Bankrupt Britain and the EU Bailout

Readers Question: Why is Bankrupt Britain' bailing out other EU countries who have lower borrowing than the UK?

Britain isn't quite bankrupt. It has a serious debt problem with both a structural (long term) and cyclical deficit (caused by recession). Debt has increased sharply in past two years to over 60% of GDP. Some EU countries like Greece and Italy have public sector debt over 100% of GDP (and rising)

The UK is not spending any money directly, but, under this new EU debt package, it would be liable for up to £9 - £13bn should the likes of Spain and Portugal totally default on their government debt. (The hope is that the UK will not have to spend anything, and this will just be a measure to improve market confidence)

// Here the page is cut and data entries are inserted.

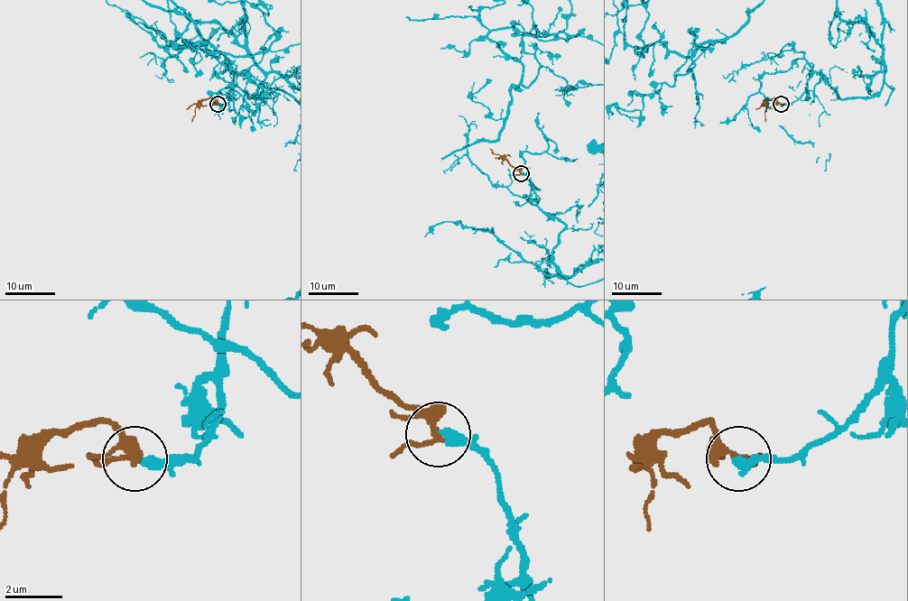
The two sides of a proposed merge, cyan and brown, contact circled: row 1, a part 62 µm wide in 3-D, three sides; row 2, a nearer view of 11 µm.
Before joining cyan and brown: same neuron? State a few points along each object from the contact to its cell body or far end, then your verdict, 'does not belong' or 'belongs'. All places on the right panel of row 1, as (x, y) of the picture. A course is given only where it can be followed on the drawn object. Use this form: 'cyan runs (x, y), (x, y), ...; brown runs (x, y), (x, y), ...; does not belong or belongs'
brown runs (780, 104), (775, 97), (769, 98), (765, 121); belongs

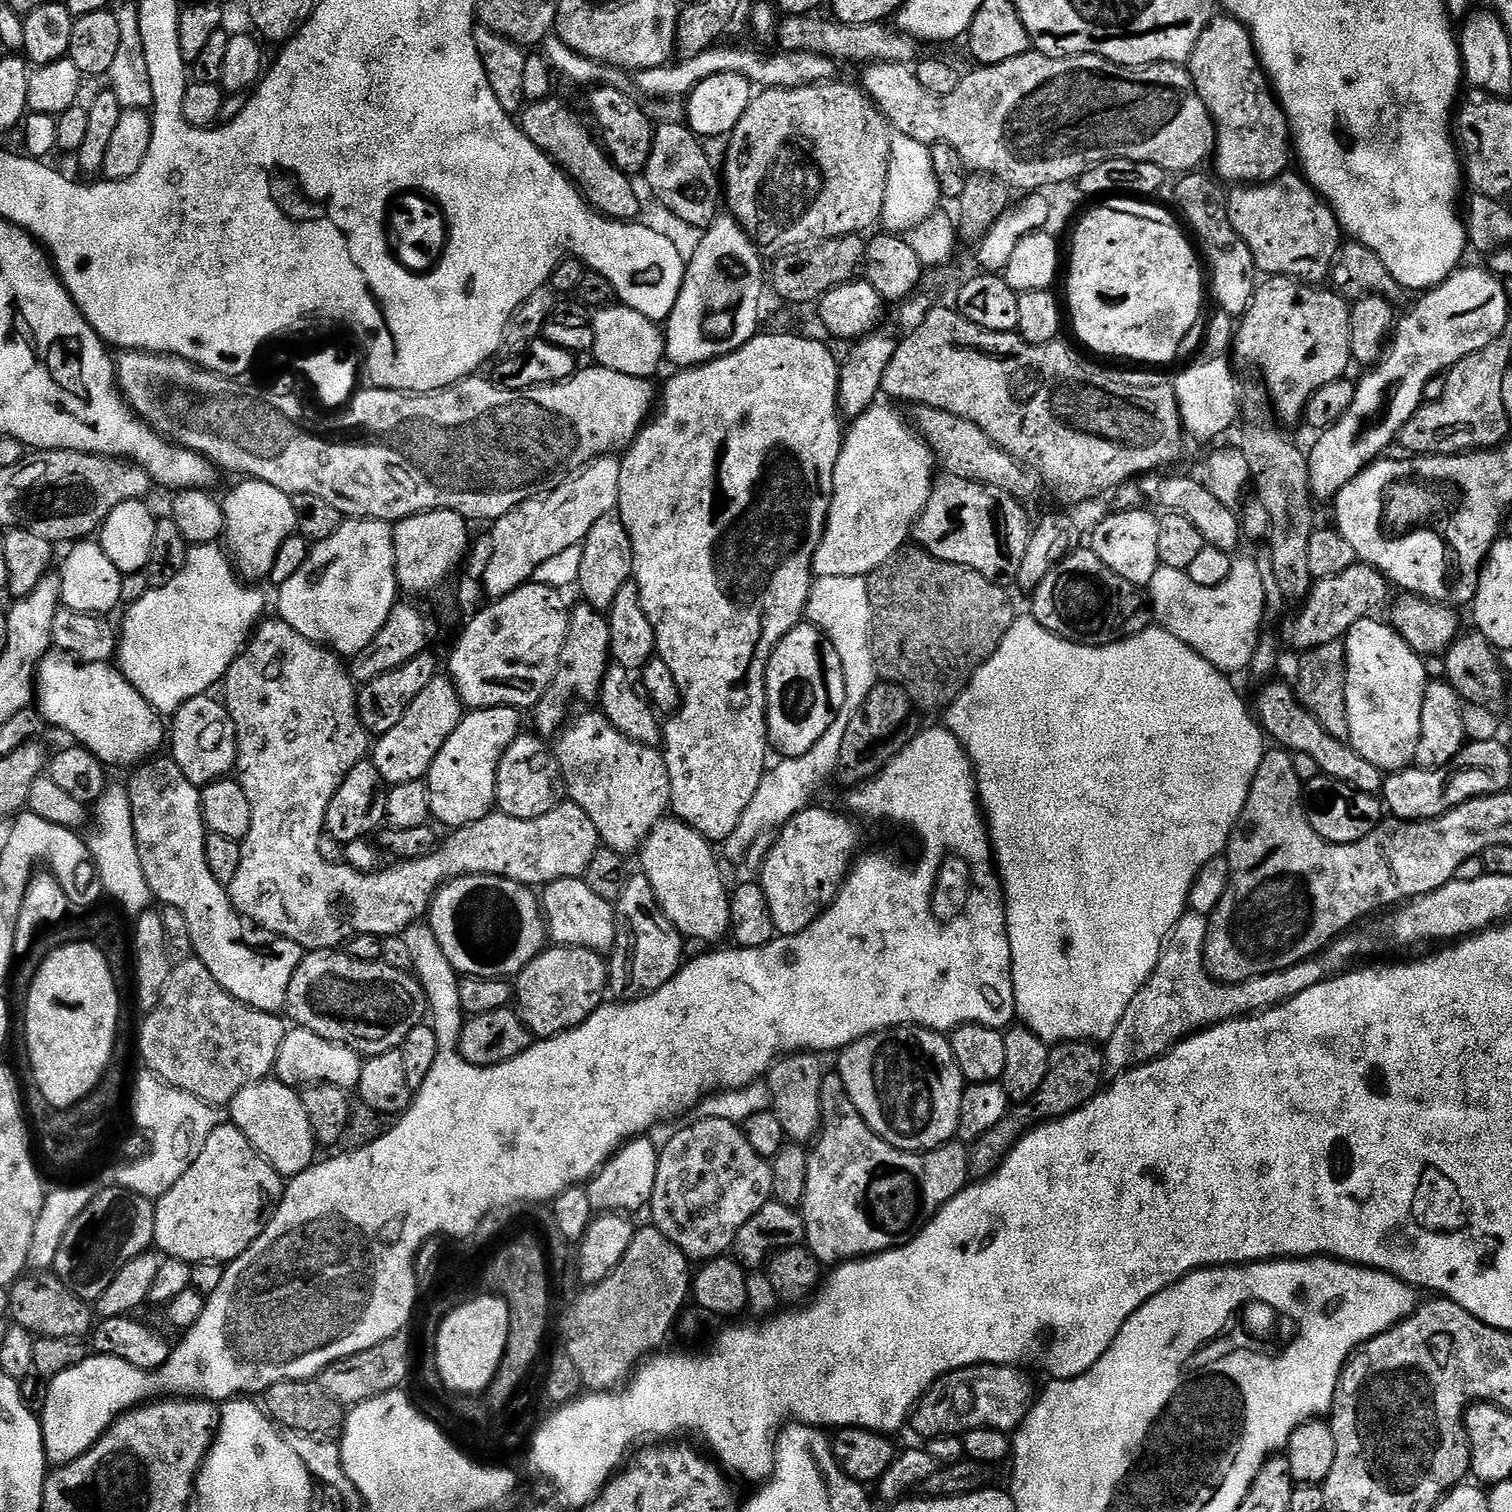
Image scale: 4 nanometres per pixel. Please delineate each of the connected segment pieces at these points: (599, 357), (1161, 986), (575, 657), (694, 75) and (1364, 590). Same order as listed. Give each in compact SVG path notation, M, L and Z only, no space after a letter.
M612 304L597 309L593 315L595 326L595 346L593 357L595 363L618 373L630 374L631 377L651 379L655 377L661 362L665 361L665 333L653 320L646 318L632 308L621 304Z
M1191 910L1176 923L1168 935L1168 943L1164 945L1164 953L1160 955L1154 974L1144 983L1142 990L1138 990L1134 1002L1130 1002L1126 1014L1122 1014L1122 1022L1118 1022L1114 1034L1106 1042L1104 1062L1109 1073L1123 1074L1140 1064L1149 1064L1159 1056L1167 1056L1180 1041L1206 1028L1213 1028L1215 1024L1239 1020L1284 1004L1302 994L1302 990L1310 990L1310 986L1318 986L1323 980L1343 973L1351 965L1348 963L1372 942L1368 936L1345 934L1333 940L1323 952L1298 962L1292 968L1241 984L1222 984L1210 975L1204 964L1209 923L1209 917Z
M580 602L571 609L568 618L568 633L562 646L558 670L546 690L546 694L536 703L535 731L541 737L552 738L569 723L568 711L575 700L599 701L602 678L610 666L610 626L607 615L601 609L592 608Z
M724 47L708 48L702 54L689 60L669 62L662 66L654 66L645 72L635 73L635 91L641 97L657 96L660 100L666 99L667 96L684 98L706 78L714 78L714 74L726 74L727 72L746 77L749 84L760 90L766 88L801 88L807 84L827 84L837 79L837 65L827 56L819 56L813 52L780 52L773 60L763 60L756 52L743 52L740 48Z
M1357 562L1344 570L1342 574L1331 576L1328 580L1316 580L1308 595L1304 597L1296 616L1292 616L1284 625L1278 628L1279 639L1297 648L1297 653L1303 654L1312 648L1326 646L1326 642L1343 640L1344 636L1354 626L1354 622L1367 620L1373 615L1375 608L1387 605L1390 585L1387 578L1369 564Z

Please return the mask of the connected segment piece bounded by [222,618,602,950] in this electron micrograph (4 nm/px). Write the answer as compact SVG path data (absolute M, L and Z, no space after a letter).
M261 619L260 623L256 625L248 643L244 646L244 651L232 663L222 681L222 689L224 688L222 703L228 709L236 731L236 767L234 772L239 779L242 790L246 790L246 798L250 801L250 830L240 846L242 863L238 866L238 874L234 874L234 882L226 885L232 905L243 914L245 920L250 920L258 927L270 930L274 934L290 938L294 942L298 942L298 946L302 946L305 950L318 948L336 950L362 934L374 934L381 938L403 934L410 925L423 921L429 915L436 893L444 887L447 881L457 876L505 876L508 880L529 886L552 884L555 880L562 878L583 877L584 871L590 866L590 858L594 858L594 854L602 846L602 841L594 822L590 822L586 810L582 810L571 802L562 802L557 808L550 810L550 814L542 814L542 818L534 818L533 820L510 818L505 812L493 810L488 813L486 818L482 818L478 822L470 822L466 826L449 831L448 837L445 840L443 837L439 841L436 851L431 852L430 855L413 860L401 860L393 863L393 868L384 866L374 872L359 872L357 868L351 868L350 865L343 862L331 864L320 853L320 835L323 837L326 832L324 827L326 810L329 802L334 798L338 786L342 786L346 774L350 774L350 770L354 770L354 766L358 766L361 760L369 755L370 733L364 729L360 721L358 688L345 661L337 656L331 648L323 648L321 644L310 642L310 638L302 638L302 634L298 634L298 630L291 628L284 620L268 619Z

It is part of a wider EU package to restore market confidence in government debt markets, which have been badly shaken in recent weeks.

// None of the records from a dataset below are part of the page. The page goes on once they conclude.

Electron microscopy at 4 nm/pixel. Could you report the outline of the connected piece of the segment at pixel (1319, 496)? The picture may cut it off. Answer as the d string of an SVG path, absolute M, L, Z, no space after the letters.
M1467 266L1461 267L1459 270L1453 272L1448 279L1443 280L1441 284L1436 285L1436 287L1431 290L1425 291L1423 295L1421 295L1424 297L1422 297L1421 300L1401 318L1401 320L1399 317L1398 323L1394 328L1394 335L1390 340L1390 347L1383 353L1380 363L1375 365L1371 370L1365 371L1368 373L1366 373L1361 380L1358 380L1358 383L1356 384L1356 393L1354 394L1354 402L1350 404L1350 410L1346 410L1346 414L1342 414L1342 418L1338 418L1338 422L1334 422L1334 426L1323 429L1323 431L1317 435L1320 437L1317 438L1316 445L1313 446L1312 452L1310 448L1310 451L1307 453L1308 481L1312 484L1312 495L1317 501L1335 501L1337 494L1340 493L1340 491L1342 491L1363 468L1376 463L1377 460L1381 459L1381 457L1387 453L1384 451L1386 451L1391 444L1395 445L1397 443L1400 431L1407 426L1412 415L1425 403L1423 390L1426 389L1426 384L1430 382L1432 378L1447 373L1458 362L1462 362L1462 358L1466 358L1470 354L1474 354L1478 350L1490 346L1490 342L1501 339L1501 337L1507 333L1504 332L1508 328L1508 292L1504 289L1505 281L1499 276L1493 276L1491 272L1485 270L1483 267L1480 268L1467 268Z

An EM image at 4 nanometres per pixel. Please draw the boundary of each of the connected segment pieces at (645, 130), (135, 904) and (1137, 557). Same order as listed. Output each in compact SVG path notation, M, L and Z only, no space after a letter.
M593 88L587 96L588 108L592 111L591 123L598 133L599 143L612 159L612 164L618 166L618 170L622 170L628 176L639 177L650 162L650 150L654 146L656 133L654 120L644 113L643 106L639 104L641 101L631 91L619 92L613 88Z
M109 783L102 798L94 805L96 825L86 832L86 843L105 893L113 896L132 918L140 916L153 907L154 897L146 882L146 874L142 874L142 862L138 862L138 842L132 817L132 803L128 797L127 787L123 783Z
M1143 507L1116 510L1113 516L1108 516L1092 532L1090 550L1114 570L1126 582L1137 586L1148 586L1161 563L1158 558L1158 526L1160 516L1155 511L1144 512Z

The potential liability is part of a £624 billion EU rescue package of bilateral “special purpose vehicle” loans for the 16 euro zone states struggling to finance their debts. (link Telegraph)

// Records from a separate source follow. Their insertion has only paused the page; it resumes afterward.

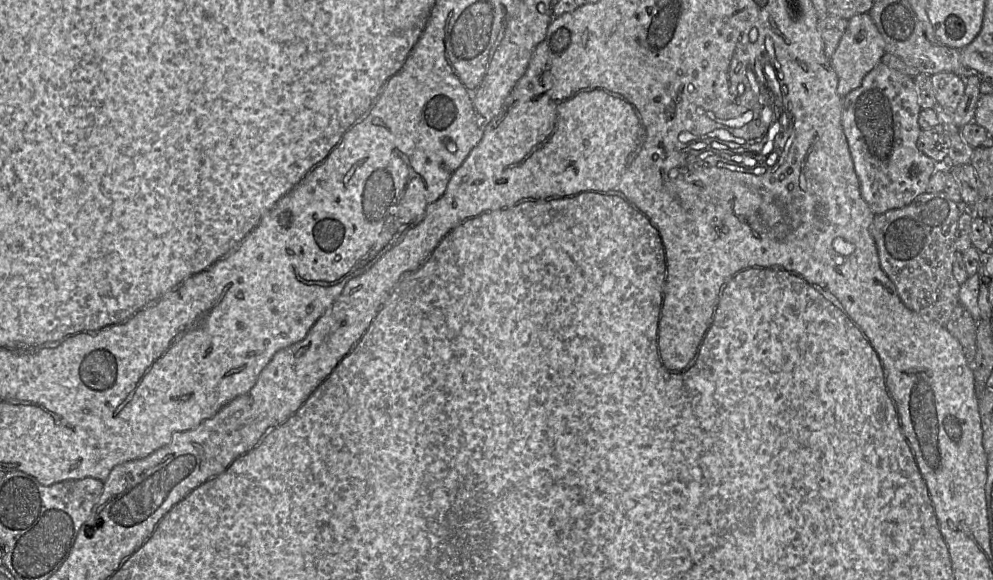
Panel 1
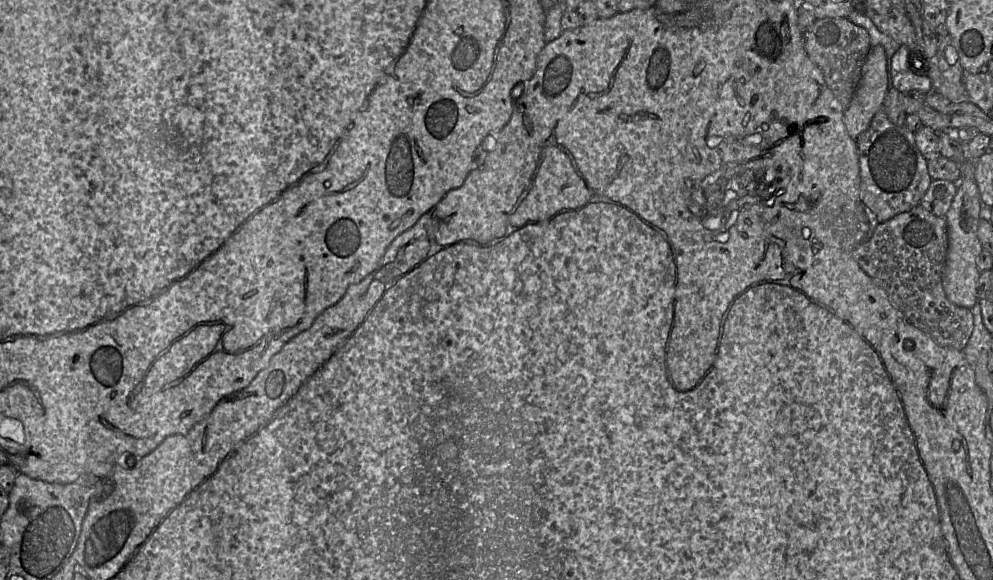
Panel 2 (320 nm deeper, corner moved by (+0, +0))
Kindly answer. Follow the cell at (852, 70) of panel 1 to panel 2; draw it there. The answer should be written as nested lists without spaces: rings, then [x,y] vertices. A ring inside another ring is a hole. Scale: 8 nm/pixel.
[[[881,45],[872,46],[855,94],[844,112],[846,130],[853,139],[866,131],[875,114],[883,109],[888,89],[885,49]]]

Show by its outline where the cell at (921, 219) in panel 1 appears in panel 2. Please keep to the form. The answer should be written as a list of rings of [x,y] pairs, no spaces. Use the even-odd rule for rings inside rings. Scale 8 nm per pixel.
[[[919,204],[877,224],[870,237],[853,250],[853,256],[912,325],[937,344],[962,351],[973,331],[973,315],[946,297],[942,272],[947,250],[945,217],[935,216]]]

The EU has slowly realised how much of a problem government debt levels are. It is not just the level of government debt. But, the limited prospects for economic growth. The prospect of debt deflation, and the fragile nature of the banking system, which could be further hit by any debt default. Markets can quickly lose confidence, and there was fear without bold action there could be a run on government bonds in countries like Spain and Portugal.

However, there are Still Good questions
  • If Spain and Portugal are on the verge of default, how much is a guarantee from the UK worth? The last thing we can afford to do is to lose £10bn for Spanish debt default. However, the fact all 27 EU countries are involved does help spread the risk.
  • Moral Hazard of bailing out worst countries. Euro member countries were supposed to stick to debt limits of 3% of GDP, but this was ignored with no ability to enforce. Bailing out weaker states with more credit worthy nations is hardly a good incentive for better behaviour in the future.
  • Loan guarantees doesn't resolve the fundamental problem of debt and low growth. EU members still need to find a way of reducing debt burdens and at the same time promoting economic growth - growth essential to help tax revenues increase.